◆ **Provided passage**
###

30). This can be continued throughout the colon. The same process,
but with less inflation and distention could be performed in the
small intestine.
[0056] FIG. 31 shows a cross sectional view of the colon 60. The
colonoscope has a low profile, and the balloons 132a and 132b are
deflated. With the twin balloons 132a and 132b inflated in FIG. 32,
the colon 60 distends to an ellipse but with two gaps 64 and 66
between the balloons. This becomes an ideal space to pass the
colonoscope through as it offers less resistance than would be
encountered with a single balloon filling the colon lumen.
[0057] When the cecum or most proximal target is reached, the twin
balloons are deflated and removed simply by pulling on the
inflation tether. The colonoscope could then be withdrawn in the
usual fashion.
[0058] As can be appreciated from the foregoing, traction balloons
are provided that can be one of a variety of designs whereby the
inflated balloon creates static friction on the colon or intestinal
wall allowing the organ to be shortened in an accordion-like manner
and held in place by a tether that is fixed externally while the
colonoscope is advanced beyond the balloon in to a now shorter,
non-looping organ. There may be a variety of designs for the
balloons, their mechanism of attachment to the colonoscope, the
release from the colonoscope and whether or not they may be
advanced secondarily after deflation or simply remain in one
position until removed.
[0059] As may be appreciated from the forgoing, the embodiments
disclosed herein may find uses other than specifically disclosed
herein. For example, the embodiment of FIGS. 6-9 may be useful as a
"rescue" apparatus as for example, during a standard colonoscopy
procedure where the colonoscope has already been inserted into the
colon and the physician finds that the colon is too long and loopy
to safely or comfortably get the scope all the way around in the
colon. Rather than completely remove the colonoscope and start the
procedure over, the apparatus of FIG. 6 could be applied to the
colonoscope 50 by attaching the rings 98 to the colonoscope. To
that end, the rings may be formed from strings that can be tied to
the colonoscope. The balloon 92 could then be advanced up the
already inserted colonoscope on the shaft 96 while being loosely
confined by the rings 98. When the balloon reaches the desired
position, it may be inflated as previously described and used to
further foreshorten the colon as the balloon 92 and colonoscope 50
are withdrawn as previously described.

###

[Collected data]
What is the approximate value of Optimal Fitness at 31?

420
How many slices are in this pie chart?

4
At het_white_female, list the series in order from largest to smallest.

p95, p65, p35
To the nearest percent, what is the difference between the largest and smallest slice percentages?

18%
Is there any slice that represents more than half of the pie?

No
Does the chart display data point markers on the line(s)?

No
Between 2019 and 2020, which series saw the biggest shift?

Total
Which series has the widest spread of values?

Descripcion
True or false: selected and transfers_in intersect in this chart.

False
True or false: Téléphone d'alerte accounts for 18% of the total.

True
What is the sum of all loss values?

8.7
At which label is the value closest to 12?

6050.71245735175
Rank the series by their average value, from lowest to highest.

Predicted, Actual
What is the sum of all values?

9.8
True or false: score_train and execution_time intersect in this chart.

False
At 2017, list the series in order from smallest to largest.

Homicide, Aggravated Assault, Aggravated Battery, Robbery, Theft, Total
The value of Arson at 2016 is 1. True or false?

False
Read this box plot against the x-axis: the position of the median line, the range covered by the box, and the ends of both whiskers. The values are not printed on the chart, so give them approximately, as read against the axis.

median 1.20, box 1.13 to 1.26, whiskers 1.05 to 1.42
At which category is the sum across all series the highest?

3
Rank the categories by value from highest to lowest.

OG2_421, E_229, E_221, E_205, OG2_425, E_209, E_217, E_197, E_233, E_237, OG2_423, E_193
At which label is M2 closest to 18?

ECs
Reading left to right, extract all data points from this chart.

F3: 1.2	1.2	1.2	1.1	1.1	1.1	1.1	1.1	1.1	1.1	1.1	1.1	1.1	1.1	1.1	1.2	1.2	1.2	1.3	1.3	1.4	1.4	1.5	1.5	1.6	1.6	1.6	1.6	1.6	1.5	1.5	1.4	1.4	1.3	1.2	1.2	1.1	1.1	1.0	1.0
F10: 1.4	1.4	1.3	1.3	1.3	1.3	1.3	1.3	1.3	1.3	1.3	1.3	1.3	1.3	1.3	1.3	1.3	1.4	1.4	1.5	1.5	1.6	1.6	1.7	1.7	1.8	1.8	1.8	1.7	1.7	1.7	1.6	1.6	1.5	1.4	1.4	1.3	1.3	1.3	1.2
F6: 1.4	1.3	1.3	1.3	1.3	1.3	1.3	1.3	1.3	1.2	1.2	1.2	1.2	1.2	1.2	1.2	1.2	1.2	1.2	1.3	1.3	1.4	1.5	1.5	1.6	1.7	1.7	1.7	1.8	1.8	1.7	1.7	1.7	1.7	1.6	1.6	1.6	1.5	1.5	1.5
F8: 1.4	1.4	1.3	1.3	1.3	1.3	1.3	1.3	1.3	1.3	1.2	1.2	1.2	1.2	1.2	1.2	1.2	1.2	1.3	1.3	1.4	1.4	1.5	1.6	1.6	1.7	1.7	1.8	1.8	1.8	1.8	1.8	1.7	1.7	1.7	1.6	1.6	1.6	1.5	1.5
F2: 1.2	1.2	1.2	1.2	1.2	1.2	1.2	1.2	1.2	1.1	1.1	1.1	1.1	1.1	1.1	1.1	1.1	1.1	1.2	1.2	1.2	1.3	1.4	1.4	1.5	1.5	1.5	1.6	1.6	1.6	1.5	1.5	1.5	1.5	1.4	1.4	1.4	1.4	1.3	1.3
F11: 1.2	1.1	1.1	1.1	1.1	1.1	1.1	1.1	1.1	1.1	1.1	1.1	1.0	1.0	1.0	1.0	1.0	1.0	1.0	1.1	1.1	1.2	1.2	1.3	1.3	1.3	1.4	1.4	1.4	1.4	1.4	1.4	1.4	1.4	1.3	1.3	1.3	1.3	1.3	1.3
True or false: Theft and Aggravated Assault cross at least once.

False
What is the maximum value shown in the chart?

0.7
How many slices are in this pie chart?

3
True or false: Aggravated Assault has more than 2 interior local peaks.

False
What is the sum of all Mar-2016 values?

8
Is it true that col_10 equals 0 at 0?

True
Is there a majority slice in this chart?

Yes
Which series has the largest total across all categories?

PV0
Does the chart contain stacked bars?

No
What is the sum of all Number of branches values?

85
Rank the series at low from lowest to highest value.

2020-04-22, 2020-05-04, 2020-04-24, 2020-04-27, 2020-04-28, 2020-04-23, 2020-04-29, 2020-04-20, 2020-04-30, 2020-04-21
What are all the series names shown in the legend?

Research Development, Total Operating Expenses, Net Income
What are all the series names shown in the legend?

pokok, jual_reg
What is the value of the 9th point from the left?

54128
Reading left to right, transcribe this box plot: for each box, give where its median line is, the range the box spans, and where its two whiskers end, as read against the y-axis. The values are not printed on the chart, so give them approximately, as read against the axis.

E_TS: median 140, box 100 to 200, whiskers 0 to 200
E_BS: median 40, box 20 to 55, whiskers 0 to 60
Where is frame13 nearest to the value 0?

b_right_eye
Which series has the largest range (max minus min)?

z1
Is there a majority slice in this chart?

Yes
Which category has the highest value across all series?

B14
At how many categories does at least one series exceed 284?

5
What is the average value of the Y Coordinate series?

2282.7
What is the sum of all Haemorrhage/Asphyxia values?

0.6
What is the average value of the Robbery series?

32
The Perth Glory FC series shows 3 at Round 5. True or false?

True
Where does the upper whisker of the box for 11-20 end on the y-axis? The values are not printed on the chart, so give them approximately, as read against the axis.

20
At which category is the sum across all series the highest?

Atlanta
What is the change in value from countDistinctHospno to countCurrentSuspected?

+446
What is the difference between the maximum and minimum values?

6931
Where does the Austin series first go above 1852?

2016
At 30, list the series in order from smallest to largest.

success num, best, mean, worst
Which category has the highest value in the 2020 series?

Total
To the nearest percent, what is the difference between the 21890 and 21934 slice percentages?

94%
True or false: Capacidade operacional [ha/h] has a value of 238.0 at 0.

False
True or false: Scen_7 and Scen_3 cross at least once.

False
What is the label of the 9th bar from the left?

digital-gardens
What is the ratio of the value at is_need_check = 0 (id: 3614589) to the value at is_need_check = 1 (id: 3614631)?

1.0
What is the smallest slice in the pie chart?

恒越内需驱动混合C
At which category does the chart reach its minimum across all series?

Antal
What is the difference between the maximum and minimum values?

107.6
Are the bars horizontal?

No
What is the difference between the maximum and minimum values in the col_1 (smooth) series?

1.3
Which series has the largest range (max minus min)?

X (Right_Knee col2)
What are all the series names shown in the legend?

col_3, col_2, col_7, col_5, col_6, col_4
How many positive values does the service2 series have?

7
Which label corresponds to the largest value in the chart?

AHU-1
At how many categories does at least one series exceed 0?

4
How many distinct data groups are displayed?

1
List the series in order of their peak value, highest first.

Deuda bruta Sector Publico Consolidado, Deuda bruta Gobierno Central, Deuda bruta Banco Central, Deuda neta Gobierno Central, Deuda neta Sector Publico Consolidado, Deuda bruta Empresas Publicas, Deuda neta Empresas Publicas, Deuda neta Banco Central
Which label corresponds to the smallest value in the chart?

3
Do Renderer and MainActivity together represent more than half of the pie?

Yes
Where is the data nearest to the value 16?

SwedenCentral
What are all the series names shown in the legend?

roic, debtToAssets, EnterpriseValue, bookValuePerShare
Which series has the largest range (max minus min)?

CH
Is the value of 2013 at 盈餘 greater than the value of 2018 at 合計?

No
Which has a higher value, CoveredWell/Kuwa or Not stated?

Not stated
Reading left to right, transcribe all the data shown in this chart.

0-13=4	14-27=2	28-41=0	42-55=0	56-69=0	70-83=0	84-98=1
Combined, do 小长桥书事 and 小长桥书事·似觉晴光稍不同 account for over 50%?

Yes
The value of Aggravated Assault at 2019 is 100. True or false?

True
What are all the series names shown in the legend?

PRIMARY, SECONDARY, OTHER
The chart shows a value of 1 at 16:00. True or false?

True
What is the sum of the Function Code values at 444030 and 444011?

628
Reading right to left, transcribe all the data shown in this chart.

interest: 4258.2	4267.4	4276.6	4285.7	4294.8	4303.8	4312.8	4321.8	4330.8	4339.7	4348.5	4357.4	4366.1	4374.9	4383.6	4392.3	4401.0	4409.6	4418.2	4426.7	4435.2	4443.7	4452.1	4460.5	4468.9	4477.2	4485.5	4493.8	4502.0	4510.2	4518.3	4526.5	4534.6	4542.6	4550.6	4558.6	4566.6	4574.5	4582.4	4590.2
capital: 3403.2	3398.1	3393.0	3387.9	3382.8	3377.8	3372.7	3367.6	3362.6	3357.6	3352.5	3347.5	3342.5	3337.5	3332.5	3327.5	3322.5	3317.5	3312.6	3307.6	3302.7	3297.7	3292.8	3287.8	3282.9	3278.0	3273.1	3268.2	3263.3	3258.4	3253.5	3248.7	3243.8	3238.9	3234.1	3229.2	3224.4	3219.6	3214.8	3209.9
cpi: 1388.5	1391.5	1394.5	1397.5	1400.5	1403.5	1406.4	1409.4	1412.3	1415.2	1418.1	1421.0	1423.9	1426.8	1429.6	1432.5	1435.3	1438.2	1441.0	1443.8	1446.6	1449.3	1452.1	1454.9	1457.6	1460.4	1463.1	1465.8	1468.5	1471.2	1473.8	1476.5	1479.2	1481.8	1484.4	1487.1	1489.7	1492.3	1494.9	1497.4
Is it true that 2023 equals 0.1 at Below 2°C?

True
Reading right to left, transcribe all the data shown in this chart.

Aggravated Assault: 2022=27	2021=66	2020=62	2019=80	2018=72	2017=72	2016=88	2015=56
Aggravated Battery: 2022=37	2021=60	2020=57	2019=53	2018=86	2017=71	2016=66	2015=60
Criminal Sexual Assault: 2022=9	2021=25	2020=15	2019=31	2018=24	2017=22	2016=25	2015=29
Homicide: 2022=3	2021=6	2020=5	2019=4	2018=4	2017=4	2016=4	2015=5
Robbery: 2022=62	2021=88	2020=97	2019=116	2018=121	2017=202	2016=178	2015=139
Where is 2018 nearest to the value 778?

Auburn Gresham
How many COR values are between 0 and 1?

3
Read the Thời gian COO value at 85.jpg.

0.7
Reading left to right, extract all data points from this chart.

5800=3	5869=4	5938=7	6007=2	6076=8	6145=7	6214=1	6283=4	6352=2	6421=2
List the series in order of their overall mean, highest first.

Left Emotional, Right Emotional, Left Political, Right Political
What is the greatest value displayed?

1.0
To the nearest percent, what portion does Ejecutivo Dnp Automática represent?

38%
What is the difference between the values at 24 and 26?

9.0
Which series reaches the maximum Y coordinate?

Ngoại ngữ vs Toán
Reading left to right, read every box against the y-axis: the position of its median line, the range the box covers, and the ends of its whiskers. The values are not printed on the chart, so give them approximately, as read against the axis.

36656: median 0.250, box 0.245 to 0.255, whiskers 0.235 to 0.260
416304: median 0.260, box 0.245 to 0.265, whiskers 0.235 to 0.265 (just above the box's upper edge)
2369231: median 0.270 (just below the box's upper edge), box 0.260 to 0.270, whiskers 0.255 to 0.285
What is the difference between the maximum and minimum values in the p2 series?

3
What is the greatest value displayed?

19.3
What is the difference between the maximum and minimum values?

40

###

◆ **How to complete this task**
According to the colonoscope balloon passage, why do the gaps between the two inflated balloons make a good space to pass the colonoscope through? Answer in one to three sentences. None of these records are needed.

◆ **Exercise result**
When the twin balloons are inflated, the colon distends into an ellipse with two gaps between them. Those gaps are ideal for passing the colonoscope because they offer less resistance than a single balloon filling the colon lumen would.